Speaking & Collaboration
I speak to and with career services professionals, higher education administrators, faculty, and researchers on topics at the intersection of career development, institutional strategy, and postsecondary value.
Topics Include:
Career ecosystems: moving from office to institution-wide infrastructure
Postsecondary value and career outcomes communication for multiple stakeholders
First Destination Survey: from data collection to institutional storytelling
Internationalizing career services: frameworks and lessons from comparative research
Experiential learning as career ecosystem infrastructure
Career services in the age of AI: opportunity, responsibility, and reinvention
I welcome invitations to speak, collaborate on research, or consult with institutions navigating strategic transitions in career services.
Research & Policy Work
I approach career services as a scholar-practitioner — grounded in research, tested in practice.
Current Research
Data Practices in Career Centers Across the Midwest — an active study examining how career centers collect, analyze, and use data to inform their work and communicate impact to institutional stakeholders.
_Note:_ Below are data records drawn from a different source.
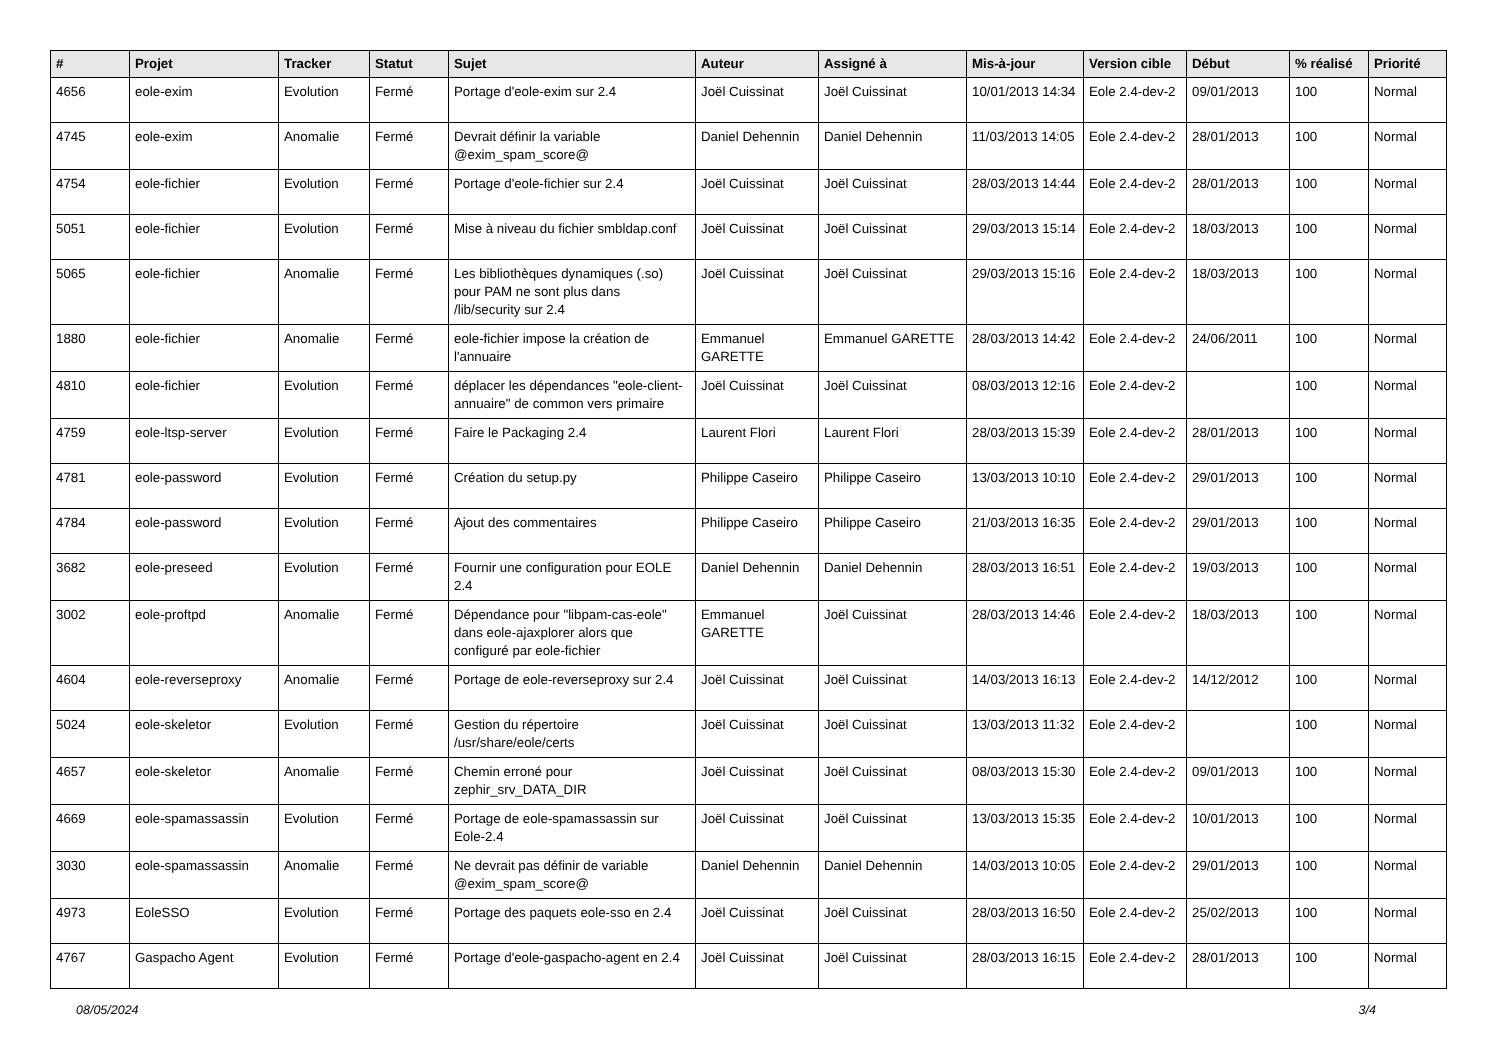| # | Projet | Tracker | Statut | Sujet | Auteur | Assigné à | Mis-à-jour | Version cible | Début | % réalisé | Priorité |
| --- | --- | --- | --- | --- | --- | --- | --- | --- | --- | --- | --- |
| 4656 | eole-exim | Evolution | Fermé | Portage d'eole-exim sur 2.4 | Joël Cuissinat | Joël Cuissinat | 10/01/2013 14:34 | Eole 2.4-dev-2 | 09/01/2013 | 100 | Normal |
| 4745 | eole-exim | Anomalie | Fermé | Devrait définir la variable @exim_spam_score@ | Daniel Dehennin | Daniel Dehennin | 11/03/2013 14:05 | Eole 2.4-dev-2 | 28/01/2013 | 100 | Normal |
| 4754 | eole-fichier | Evolution | Fermé | Portage d'eole-fichier sur 2.4 | Joël Cuissinat | Joël Cuissinat | 28/03/2013 14:44 | Eole 2.4-dev-2 | 28/01/2013 | 100 | Normal |
| 5051 | eole-fichier | Evolution | Fermé | Mise à niveau du fichier smbldap.conf | Joël Cuissinat | Joël Cuissinat | 29/03/2013 15:14 | Eole 2.4-dev-2 | 18/03/2013 | 100 | Normal |
| 5065 | eole-fichier | Anomalie | Fermé | Les bibliothèques dynamiques (.so) pour PAM ne sont plus dans /lib/security sur 2.4 | Joël Cuissinat | Joël Cuissinat | 29/03/2013 15:16 | Eole 2.4-dev-2 | 18/03/2013 | 100 | Normal |
| 1880 | eole-fichier | Anomalie | Fermé | eole-fichier impose la création de l'annuaire | Emmanuel GARETTE | Emmanuel GARETTE | 28/03/2013 14:42 | Eole 2.4-dev-2 | 24/06/2011 | 100 | Normal |
| 4810 | eole-fichier | Evolution | Fermé | déplacer les dépendances "eole-client-annuaire" de common vers primaire | Joël Cuissinat | Joël Cuissinat | 08/03/2013 12:16 | Eole 2.4-dev-2 | | 100 | Normal |
| 4759 | eole-ltsp-server | Evolution | Fermé | Faire le Packaging 2.4 | Laurent Flori | Laurent Flori | 28/03/2013 15:39 | Eole 2.4-dev-2 | 28/01/2013 | 100 | Normal |
| 4781 | eole-password | Evolution | Fermé | Création du setup.py | Philippe Caseiro | Philippe Caseiro | 13/03/2013 10:10 | Eole 2.4-dev-2 | 29/01/2013 | 100 | Normal |
| 4784 | eole-password | Evolution | Fermé | Ajout des commentaires | Philippe Caseiro | Philippe Caseiro | 21/03/2013 16:35 | Eole 2.4-dev-2 | 29/01/2013 | 100 | Normal |
| 3682 | eole-preseed | Evolution | Fermé | Fournir une configuration pour EOLE 2.4 | Daniel Dehennin | Daniel Dehennin | 28/03/2013 16:51 | Eole 2.4-dev-2 | 19/03/2013 | 100 | Normal |
| 3002 | eole-proftpd | Anomalie | Fermé | Dépendance pour "libpam-cas-eole" dans eole-ajaxplorer alors que configuré par eole-fichier | Emmanuel GARETTE | Joël Cuissinat | 28/03/2013 14:46 | Eole 2.4-dev-2 | 18/03/2013 | 100 | Normal |
| 4604 | eole-reverseproxy | Anomalie | Fermé | Portage de eole-reverseproxy sur 2.4 | Joël Cuissinat | Joël Cuissinat | 14/03/2013 16:13 | Eole 2.4-dev-2 | 14/12/2012 | 100 | Normal |
| 5024 | eole-skeletor | Evolution | Fermé | Gestion du répertoire /usr/share/eole/certs | Joël Cuissinat | Joël Cuissinat | 13/03/2013 11:32 | Eole 2.4-dev-2 | | 100 | Normal |
| 4657 | eole-skeletor | Anomalie | Fermé | Chemin erroné pour zephir_srv_DATA_DIR | Joël Cuissinat | Joël Cuissinat | 08/03/2013 15:30 | Eole 2.4-dev-2 | 09/01/2013 | 100 | Normal |
| 4669 | eole-spamassassin | Evolution | Fermé | Portage de eole-spamassassin sur Eole-2.4 | Joël Cuissinat | Joël Cuissinat | 13/03/2013 15:35 | Eole 2.4-dev-2 | 10/01/2013 | 100 | Normal |
| 3030 | eole-spamassassin | Anomalie | Fermé | Ne devrait pas définir de variable @exim_spam_score@ | Daniel Dehennin | Daniel Dehennin | 14/03/2013 10:05 | Eole 2.4-dev-2 | 29/01/2013 | 100 | Normal |
| 4973 | EoleSSO | Evolution | Fermé | Portage des paquets eole-sso en 2.4 | Joël Cuissinat | Joël Cuissinat | 28/03/2013 16:50 | Eole 2.4-dev-2 | 25/02/2013 | 100 | Normal |
| 4767 | Gaspacho Agent | Evolution | Fermé | Portage d'eole-gaspacho-agent en 2.4 | Joël Cuissinat | Joël Cuissinat | 28/03/2013 16:15 | Eole 2.4-dev-2 | 28/01/2013 | 100 | Normal |
08/05/2024 3/4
Supported by the John Steele Grant, Midwest Association of Colleges and Employers (MACE).
Publications
30+ Publications — research articles, practitioner articles, policy reports, popular media articles (and interviews). My work is centered around career services, transnationalism, and international higher education. Publication count is currently at 115. Google Scholar and Research Gate include all publications.
National Policy Research
Research informing policy about career services for international students — I was lead project manager on a groundbreaking economic impact study in collaboration with the Institute for Economic Research in Germany. In addition, I authored a study about International Student Labor Market Integration.